__Task directions__: Every line below that carries the word "SimpleTodo" needs to be copied.

__Raw data__:
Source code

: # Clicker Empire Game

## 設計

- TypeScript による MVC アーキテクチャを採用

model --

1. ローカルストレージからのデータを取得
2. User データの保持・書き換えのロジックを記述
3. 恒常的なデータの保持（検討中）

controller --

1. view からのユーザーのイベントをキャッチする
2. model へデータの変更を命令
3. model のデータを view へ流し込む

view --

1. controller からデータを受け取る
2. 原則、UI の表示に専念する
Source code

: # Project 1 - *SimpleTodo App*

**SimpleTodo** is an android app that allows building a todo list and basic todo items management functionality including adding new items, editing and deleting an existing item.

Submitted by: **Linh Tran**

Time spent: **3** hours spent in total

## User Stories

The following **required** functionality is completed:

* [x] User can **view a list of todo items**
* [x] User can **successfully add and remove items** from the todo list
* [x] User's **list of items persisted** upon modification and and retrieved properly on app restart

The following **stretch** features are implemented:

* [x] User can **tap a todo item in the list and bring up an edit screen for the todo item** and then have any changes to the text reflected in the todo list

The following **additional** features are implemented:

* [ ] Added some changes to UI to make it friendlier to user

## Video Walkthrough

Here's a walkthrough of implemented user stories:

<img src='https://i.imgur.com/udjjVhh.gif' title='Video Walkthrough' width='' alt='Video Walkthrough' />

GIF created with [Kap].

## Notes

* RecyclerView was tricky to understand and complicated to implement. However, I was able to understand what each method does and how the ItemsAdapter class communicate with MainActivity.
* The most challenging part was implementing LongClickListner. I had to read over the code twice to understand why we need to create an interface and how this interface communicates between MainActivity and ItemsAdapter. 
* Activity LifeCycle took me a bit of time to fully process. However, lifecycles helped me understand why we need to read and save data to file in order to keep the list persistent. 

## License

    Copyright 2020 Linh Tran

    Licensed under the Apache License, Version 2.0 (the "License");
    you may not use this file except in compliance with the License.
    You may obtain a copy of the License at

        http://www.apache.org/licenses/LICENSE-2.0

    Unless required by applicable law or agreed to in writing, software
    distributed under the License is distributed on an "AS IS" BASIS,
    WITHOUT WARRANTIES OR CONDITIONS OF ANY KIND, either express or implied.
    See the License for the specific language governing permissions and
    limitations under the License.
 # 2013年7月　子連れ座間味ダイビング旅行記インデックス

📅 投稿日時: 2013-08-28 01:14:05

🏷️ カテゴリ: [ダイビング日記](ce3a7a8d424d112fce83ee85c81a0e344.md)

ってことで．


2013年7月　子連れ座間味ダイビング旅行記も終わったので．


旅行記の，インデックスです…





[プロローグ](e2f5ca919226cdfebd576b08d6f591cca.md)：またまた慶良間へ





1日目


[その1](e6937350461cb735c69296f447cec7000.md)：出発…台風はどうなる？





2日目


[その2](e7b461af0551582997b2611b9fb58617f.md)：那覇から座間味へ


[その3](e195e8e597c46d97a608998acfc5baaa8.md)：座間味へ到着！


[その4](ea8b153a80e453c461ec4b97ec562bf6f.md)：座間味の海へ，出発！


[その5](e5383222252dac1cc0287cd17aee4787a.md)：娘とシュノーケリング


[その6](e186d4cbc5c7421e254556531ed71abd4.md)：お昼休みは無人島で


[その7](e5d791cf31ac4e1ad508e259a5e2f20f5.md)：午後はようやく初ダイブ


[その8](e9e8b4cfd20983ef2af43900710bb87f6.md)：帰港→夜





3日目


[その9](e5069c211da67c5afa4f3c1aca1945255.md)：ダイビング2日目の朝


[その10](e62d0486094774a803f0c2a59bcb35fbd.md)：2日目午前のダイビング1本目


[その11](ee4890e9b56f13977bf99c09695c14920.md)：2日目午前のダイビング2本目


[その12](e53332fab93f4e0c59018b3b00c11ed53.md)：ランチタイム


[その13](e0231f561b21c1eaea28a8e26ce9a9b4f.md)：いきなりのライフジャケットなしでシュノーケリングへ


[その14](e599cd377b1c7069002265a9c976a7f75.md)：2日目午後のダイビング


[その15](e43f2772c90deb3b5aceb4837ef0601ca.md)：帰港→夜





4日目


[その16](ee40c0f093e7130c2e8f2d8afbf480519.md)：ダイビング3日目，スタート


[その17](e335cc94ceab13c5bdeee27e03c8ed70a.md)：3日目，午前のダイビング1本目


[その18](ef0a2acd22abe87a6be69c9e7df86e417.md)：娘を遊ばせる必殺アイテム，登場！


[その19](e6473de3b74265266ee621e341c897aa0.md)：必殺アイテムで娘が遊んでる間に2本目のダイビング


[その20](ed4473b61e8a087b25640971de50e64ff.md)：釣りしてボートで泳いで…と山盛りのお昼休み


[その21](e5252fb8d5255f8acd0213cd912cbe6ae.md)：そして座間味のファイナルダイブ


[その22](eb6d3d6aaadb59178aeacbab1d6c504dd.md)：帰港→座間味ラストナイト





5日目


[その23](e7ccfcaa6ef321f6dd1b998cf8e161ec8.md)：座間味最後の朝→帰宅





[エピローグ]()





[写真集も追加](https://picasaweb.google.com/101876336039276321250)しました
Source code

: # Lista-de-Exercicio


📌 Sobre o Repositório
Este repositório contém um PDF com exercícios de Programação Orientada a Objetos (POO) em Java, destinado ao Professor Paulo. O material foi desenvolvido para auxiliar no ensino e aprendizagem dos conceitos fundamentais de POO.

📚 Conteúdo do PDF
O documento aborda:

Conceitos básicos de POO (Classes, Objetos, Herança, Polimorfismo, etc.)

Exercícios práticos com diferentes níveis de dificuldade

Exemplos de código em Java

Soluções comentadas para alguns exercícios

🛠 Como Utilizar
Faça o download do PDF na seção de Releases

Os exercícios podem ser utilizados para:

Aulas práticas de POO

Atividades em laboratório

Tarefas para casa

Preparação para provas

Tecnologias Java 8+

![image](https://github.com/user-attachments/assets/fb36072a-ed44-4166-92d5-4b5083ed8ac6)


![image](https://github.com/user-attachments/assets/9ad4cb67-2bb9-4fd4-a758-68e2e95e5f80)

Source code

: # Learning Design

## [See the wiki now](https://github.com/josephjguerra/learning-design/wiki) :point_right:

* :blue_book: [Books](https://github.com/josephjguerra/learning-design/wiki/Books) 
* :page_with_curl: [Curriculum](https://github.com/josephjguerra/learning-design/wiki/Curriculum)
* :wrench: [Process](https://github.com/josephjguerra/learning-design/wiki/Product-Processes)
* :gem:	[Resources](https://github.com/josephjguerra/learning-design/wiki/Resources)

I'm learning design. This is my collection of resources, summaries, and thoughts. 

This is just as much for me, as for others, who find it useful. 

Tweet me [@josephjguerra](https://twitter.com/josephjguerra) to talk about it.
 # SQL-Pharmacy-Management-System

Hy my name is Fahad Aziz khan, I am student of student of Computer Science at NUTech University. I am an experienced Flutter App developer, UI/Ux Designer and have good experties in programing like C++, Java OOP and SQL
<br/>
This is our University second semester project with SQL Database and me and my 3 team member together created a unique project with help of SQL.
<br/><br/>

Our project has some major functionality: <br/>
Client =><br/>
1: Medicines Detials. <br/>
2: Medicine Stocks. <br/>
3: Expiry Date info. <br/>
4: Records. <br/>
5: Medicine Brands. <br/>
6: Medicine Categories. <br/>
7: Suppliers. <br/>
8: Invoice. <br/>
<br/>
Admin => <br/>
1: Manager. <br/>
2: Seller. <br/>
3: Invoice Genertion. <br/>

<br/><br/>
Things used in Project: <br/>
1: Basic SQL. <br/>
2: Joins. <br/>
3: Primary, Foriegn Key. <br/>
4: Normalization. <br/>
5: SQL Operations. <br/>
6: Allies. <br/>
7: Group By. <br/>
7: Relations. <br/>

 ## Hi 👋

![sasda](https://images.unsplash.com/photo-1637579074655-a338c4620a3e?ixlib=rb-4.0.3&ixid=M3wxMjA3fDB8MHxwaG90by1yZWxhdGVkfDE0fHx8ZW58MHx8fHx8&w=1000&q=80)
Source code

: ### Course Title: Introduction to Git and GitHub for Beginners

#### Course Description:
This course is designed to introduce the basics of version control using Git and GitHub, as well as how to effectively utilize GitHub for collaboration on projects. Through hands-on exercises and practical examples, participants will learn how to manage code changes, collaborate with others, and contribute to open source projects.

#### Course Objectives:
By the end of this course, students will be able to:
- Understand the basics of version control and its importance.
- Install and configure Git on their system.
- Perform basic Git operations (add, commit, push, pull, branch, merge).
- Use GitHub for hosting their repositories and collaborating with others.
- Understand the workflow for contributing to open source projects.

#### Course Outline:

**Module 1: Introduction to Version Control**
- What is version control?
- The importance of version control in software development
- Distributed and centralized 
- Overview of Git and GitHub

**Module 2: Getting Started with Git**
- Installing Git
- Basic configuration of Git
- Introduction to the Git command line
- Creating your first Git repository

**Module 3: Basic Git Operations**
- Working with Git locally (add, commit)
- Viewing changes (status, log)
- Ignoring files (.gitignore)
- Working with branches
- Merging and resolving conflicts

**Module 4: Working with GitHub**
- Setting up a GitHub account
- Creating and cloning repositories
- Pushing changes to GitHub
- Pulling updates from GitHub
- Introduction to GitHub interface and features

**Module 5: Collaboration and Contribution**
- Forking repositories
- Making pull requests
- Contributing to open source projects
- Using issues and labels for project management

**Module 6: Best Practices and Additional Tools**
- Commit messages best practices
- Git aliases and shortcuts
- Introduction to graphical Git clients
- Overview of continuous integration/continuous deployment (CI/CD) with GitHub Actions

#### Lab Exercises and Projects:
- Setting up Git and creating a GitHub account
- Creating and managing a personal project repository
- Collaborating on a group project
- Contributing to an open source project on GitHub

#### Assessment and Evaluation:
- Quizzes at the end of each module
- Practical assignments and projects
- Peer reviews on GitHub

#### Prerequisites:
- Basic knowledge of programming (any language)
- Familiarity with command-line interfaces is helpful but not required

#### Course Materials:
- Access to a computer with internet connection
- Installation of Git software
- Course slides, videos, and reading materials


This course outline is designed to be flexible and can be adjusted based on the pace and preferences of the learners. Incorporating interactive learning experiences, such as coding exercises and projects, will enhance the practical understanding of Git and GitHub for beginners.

__Exercise response__:
: # Project 1 - *SimpleTodo App*
**SimpleTodo** is an android app that allows building a todo list and basic todo items management functionality including adding new items, editing and deleting an existing item.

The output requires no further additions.